(Beginning of Source information)

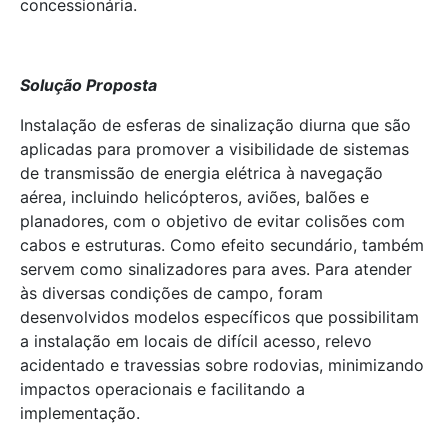
concessionária.
Solução Proposta
Instalação de esferas de sinalização diurna que são
aplicadas para promover a visibilidade de sistemas
de transmissão de energia elétrica à navegação
aérea, incluindo helicópteros, aviões, balões e
planadores, com o objetivo de evitar colisões com
cabos e estruturas. Como efeito secundário, também
servem como sinalizadores para aves. Para atender
às diversas condições de campo, foram
desenvolvidos modelos específicos que possibilitam
a instalação em locais de difícil acesso, relevo
acidentado e travessias sobre rodovias, minimizando
impactos operacionais e facilitando a
implementação.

(End of Source information)

### Goal of the exercise
Return the text of the entries above word for word, with the same line breaks, and leave the pictures out.

### Solution
concessionária.
Solução Proposta
Instalação de esferas de sinalização diurna que são
aplicadas para promover a visibilidade de sistemas
de transmissão de energia elétrica à navegação
aérea, incluindo helicópteros, aviões, balões e
planadores, com o objetivo de evitar colisões com
cabos e estruturas. Como efeito secundário, também
servem como sinalizadores para aves. Para atender
às diversas condições de campo, foram
desenvolvidos modelos específicos que possibilitam
a instalação em locais de difícil acesso, relevo
acidentado e travessias sobre rodovias, minimizando
impactos operacionais e facilitando a
implementação.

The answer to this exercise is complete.